Something Changed...Mar 6, 2006
Two days ago I finished reading Redeeming The Lost by Elizabeth Kerner, and in doing so I'd like to think a chapter of my life, which began five years ago, is coming to an end. There's nothing really special about the book - it's a good read, and like most female-written fantasy it dwells on character interaction a lot more than the plot - so don't rush out and buy it on my account. Yet, somehow I feel it was the culmination of a revelation that has been building these five years.
When I closed that book two days ago, I was flooded by an overwhelming sense of... unused potential. Born out of the characters created in Kerner's world, who it seemed had so many stories left to tell, and eventually focussing on myself and a desire I had suppressed five years ago. A desire to write stories.
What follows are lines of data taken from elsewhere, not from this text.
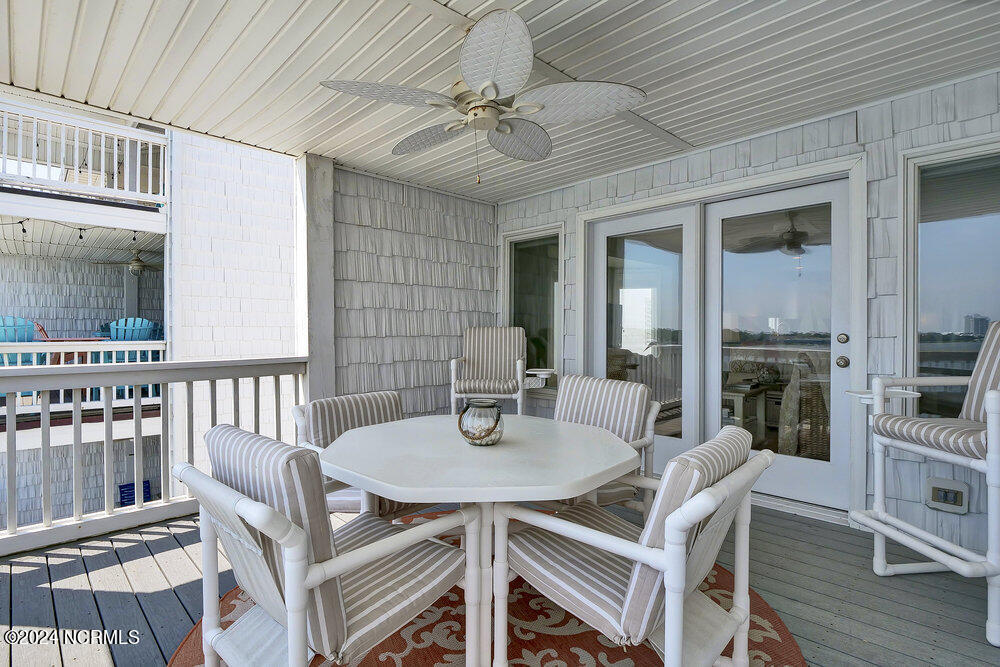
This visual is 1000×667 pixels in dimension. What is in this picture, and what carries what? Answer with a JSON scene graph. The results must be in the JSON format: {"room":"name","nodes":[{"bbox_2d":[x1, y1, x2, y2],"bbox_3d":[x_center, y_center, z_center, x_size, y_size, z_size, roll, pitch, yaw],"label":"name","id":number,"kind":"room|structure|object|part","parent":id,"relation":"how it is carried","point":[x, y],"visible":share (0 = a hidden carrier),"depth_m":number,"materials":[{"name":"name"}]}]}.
{"room":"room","nodes":[
{"label":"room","id":0,"kind":"room"},
{"bbox_2d":[0,103,302,537],"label":"neighboring building","id":1,"kind":"structure","parent":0,"point":[118,288],"depth_m":7.06,"materials":[{"name":"white"}]},
{"bbox_2d":[0,315,37,365],"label":"adirondack chair","id":2,"kind":"object","parent":1,"relation":"on","point":[30,335],"visible":0.58,"depth_m":5.81,"materials":[{"name":"blue plastic"}]},
{"bbox_2d":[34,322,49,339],"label":"red chair","id":3,"kind":"object","parent":1,"relation":"on","point":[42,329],"visible":0.34,"depth_m":6.93,"materials":[{"name":"red"}]},
{"bbox_2d":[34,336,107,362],"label":"patio table","id":4,"kind":"object","parent":1,"relation":"on","point":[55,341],"visible":0.42,"depth_m":6.25,"materials":[{"name":"wood"}]},
{"bbox_2d":[0,217,145,239],"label":"string lights","id":5,"kind":"object","parent":1,"relation":"hanging from","point":[81,236],"visible":0.74,"depth_m":5.63,"materials":[{"name":"black"}]},
{"bbox_2d":[0,339,165,409],"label":"porch railing","id":6,"kind":"object","parent":1,"relation":"attached to","point":[161,349],"visible":0.48,"depth_m":5.66,"materials":[{"name":"white wood"}]},
{"bbox_2d":[0,99,168,204],"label":"balcony railing","id":7,"kind":"object","parent":1,"relation":"attached to","point":[63,140],"visible":0.78,"depth_m":5.63,"materials":[{"name":"white wood"}]},
{"bbox_2d":[94,250,162,276],"bbox_3d":[-5.720,-1.117,7.111,1.013,0.426,1.022,0,0,45],"label":"ceiling fan","id":8,"kind":"object","parent":1,"relation":"hanging from","point":[139,265],"visible":0.94,"depth_m":7.02,"materials":[{"name":"metal"}]},
{"bbox_2d":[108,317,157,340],"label":"adirondack chair","id":9,"kind":"object","parent":1,"relation":"on","point":[120,321],"visible":0.55,"depth_m":7.42,"materials":[{"name":"blue plastic"}]},
{"bbox_2d":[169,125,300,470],"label":"exterior wall","id":10,"kind":"structure","parent":0,"point":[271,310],"depth_m":5.64,"materials":[{"name":"white"}]},
{"bbox_2d":[328,162,497,416],"bbox_3d":[-0.828,-0.050,4.339,0.186,2.849,2.228,0,0,45],"label":"side wall","id":11,"kind":"structure","parent":0,"point":[474,203],"depth_m":4.15,"materials":[{"name":"grey wood"}]},
{"bbox_2d":[0,0,998,200],"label":"ceiling","id":12,"kind":"structure","parent":0,"point":[337,154],"depth_m":2.25,"materials":[{"name":"white"}]},
{"bbox_2d":[320,7,645,182],"bbox_3d":[-0.056,-0.996,2.016,1.283,0.678,1.278,0,0,45],"label":"ceiling fan","id":13,"kind":"object","parent":12,"relation":"hanging from","point":[494,88],"visible":0.98,"depth_m":1.91,"materials":[{"name":"white metal"}]},
{"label":"fan blade","id":14,"kind":"part","parent":13,"relation":"part of","materials":[{"name":"white"}]},
{"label":"fan blade","id":15,"kind":"part","parent":13,"relation":"part of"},
{"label":"fan blade","id":16,"kind":"part","parent":13,"relation":"part of","materials":[{"name":"white"}]},
{"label":"fan blade","id":17,"kind":"part","parent":13,"relation":"part of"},
{"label":"fan blade","id":18,"kind":"part","parent":13,"relation":"part of","materials":[{"name":"white"}]},
{"bbox_2d":[0,497,998,666],"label":"wooden deck","id":19,"kind":"structure","parent":0,"point":[177,551],"depth_m":2.00,"materials":[{"name":"wood"}]},
{"bbox_2d":[0,356,311,556],"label":"railing","id":20,"kind":"object","parent":19,"relation":"on","point":[114,364],"visible":0.83,"depth_m":2.68,"materials":[{"name":"white wood"}]},
{"bbox_2d":[295,152,334,401],"bbox_3d":[-1.514,-0.072,3.629,0.277,2.676,0.254,0,0,45],"label":"porch post","id":21,"kind":"object","parent":19,"relation":"on","point":[329,172],"visible":0.67,"depth_m":3.55,"materials":[{"name":"grey paint"}]},
{"bbox_2d":[170,512,801,666],"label":"rug","id":22,"kind":"object","parent":19,"relation":"on","point":[775,625],"visible":0.32,"depth_m":1.72,"materials":[{"name":"carpet"}]},
{"bbox_2d":[173,423,469,666],"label":"patio chair","id":23,"kind":"object","parent":22,"relation":"on","point":[290,524],"visible":0.97,"depth_m":1.17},
{"bbox_2d":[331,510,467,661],"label":"seat cushion","id":24,"kind":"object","parent":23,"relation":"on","point":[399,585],"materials":[{"name":"beige fabric"}]},
{"bbox_2d":[291,389,421,519],"bbox_3d":[-0.573,0.726,2.149,0.702,0.833,0.622,0,0,45],"label":"patio chair","id":25,"kind":"object","parent":22,"relation":"on","point":[325,411],"visible":0.38,"depth_m":2.09,"materials":[{"name":"beige fabric"}]},
{"bbox_2d":[321,414,639,666],"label":"octagonal table","id":26,"kind":"object","parent":22,"relation":"on","point":[621,459],"visible":0.93,"depth_m":1.53,"materials":[{"name":"white plastic"}]},
{"bbox_2d":[457,398,503,445],"bbox_3d":[-0.073,0.349,1.756,0.180,0.169,0.178,0,0,45],"label":"glass lantern","id":27,"kind":"object","parent":26,"relation":"on","point":[494,426],"visible":1,"depth_m":1.70,"materials":[{"name":"glass"}]},
{"bbox_2d":[552,373,658,517],"bbox_3d":[0.407,0.699,2.322,0.624,0.885,0.728,0,0,45],"label":"patio chair","id":28,"kind":"object","parent":22,"relation":"on","point":[572,397],"visible":0.45,"depth_m":2.31,"materials":[{"name":"beige fabric"}]},
{"bbox_2d":[498,422,776,666],"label":"patio chair","id":29,"kind":"object","parent":22,"relation":"on","point":[668,551],"visible":0.94,"depth_m":1.26,"materials":[{"name":"white"}]},
{"bbox_2d":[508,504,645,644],"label":"seat cushion","id":30,"kind":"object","parent":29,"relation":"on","point":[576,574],"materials":[{"name":"beige fabric"}]},
{"bbox_2d":[449,326,526,418],"bbox_3d":[-0.085,0.508,3.996,0.654,1.135,0.728,0,0,8],"label":"armchair","id":31,"kind":"object","parent":19,"relation":"on","point":[476,362],"visible":0.93,"depth_m":4.02,"materials":[{"name":"beige fabric"}]},
{"bbox_2d":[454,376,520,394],"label":"seat cushion","id":32,"kind":"object","parent":31,"relation":"on","point":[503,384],"visible":0.76,"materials":[{"name":"fabric"}]},
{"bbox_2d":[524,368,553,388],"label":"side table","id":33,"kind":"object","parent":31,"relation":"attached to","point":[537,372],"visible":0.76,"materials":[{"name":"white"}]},
{"bbox_2d":[853,321,999,652],"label":"bar chair","id":34,"kind":"object","parent":19,"relation":"on","point":[881,531],"visible":1,"depth_m":1.92,"materials":[{"name":"white"}]},
{"bbox_2d":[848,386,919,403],"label":"side table","id":35,"kind":"object","parent":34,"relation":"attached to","point":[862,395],"visible":0.57,"depth_m":2.25,"materials":[{"name":"white plastic"}]},
{"bbox_2d":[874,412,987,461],"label":"seat cushion","id":36,"kind":"object","parent":34,"relation":"on","point":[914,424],"visible":0.74,"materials":[{"name":"fabric"}]},
{"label":"striped cushion","id":37,"kind":"part","parent":34,"relation":"part of","materials":[{"name":"fabric"}]},
{"bbox_2d":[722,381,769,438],"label":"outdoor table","id":38,"kind":"object","parent":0,"point":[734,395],"visible":0.48,"depth_m":4.14,"materials":[{"name":"white"}]},
{"bbox_2d":[495,69,999,555],"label":"right wall","id":39,"kind":"structure","parent":0,"point":[695,160],"depth_m":2.62,"materials":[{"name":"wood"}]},
{"bbox_2d":[501,223,564,392],"bbox_3d":[0.345,-0.225,4.534,0.852,1.706,0.148,0,0,45],"label":"window","id":40,"kind":"structure","parent":39,"relation":"in","point":[531,261],"depth_m":4.54,"materials":[{"name":"clear glass"}]},
{"bbox_2d":[575,162,857,517],"bbox_3d":[1.500,0.069,3.432,1.953,2.132,0.173,0,0,45],"label":"door","id":41,"kind":"structure","parent":39,"relation":"in","point":[586,259],"depth_m":3.25,"materials":[{"name":"white glass"}]},
{"bbox_3d":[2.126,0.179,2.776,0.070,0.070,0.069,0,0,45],"label":"doorknob","id":42,"kind":"part","parent":41,"relation":"part of","materials":[{"name":"metal"}]},
{"bbox_3d":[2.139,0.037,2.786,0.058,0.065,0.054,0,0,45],"label":"deadbolt","id":43,"kind":"part","parent":41,"relation":"part of","materials":[{"name":"silver metal"}]},
{"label":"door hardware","id":44,"kind":"part","parent":41,"relation":"part of","materials":[{"name":"silver metal"}]},
{"bbox_2d":[925,477,968,513],"bbox_3d":[2.343,0.849,2.335,0.159,0.159,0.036,0,0,45],"label":"electrical outlet","id":45,"kind":"object","parent":39,"relation":"attached to","point":[940,487],"visible":0.98,"depth_m":2.33,"materials":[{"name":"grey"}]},
{"bbox_2d":[902,137,999,419],"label":"window","id":46,"kind":"structure","parent":39,"relation":"in","point":[979,304],"depth_m":2.51,"materials":[{"name":"clear glass"}]},
{"bbox_2d":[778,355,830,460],"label":"wicker chair","id":47,"kind":"object","parent":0,"point":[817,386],"visible":0.45,"depth_m":3.44,"materials":[{"name":"wicker"}]},
{"label":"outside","id":48,"kind":"structure","parent":0,"visible":0},
{"label":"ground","id":49,"kind":"structure","parent":48,"visible":0},
{"bbox_2d":[118,481,149,506],"bbox_3d":[-5.759,2.553,6.976,0.347,0.390,0.386,0,0,45],"label":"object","id":50,"kind":"object","parent":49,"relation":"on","point":[122,491],"visible":0.41,"depth_m":6.91,"materials":[{"name":"blue plastic"}]}
]}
In those days I was writing because I wanted to get published. I wanted to be recognized, to escape the years of public school in which I tried more than anything to go unnoticed. And because of my misdirection, my writing suffered. As it turns out, I never mailed away a single manuscript. Months of critically discarding my own efforts drove me one day to burn all I had ever written. I hoped that someday I would gain the knowledge and experience I needed.
I often feel an urge to put my own ideas down on paper after finishing a good book, but two days ago Something Changed. The feeling didn't go away, and I surprised myself by hoping it wouldn't. I think I've learned two things from this. Two things I already knew, but now mean so much more. I know it will still be difficult, and it is yet so easy to fall back into the habits of these last few years. Even in writing this very entry, I've re-experienced that familiar self-doubt...
However, I now know two things I didn't before. One is that the struggle is only with myself. The other is more complicated, and still young. Time will tell if it is the inspiration I have been looking for.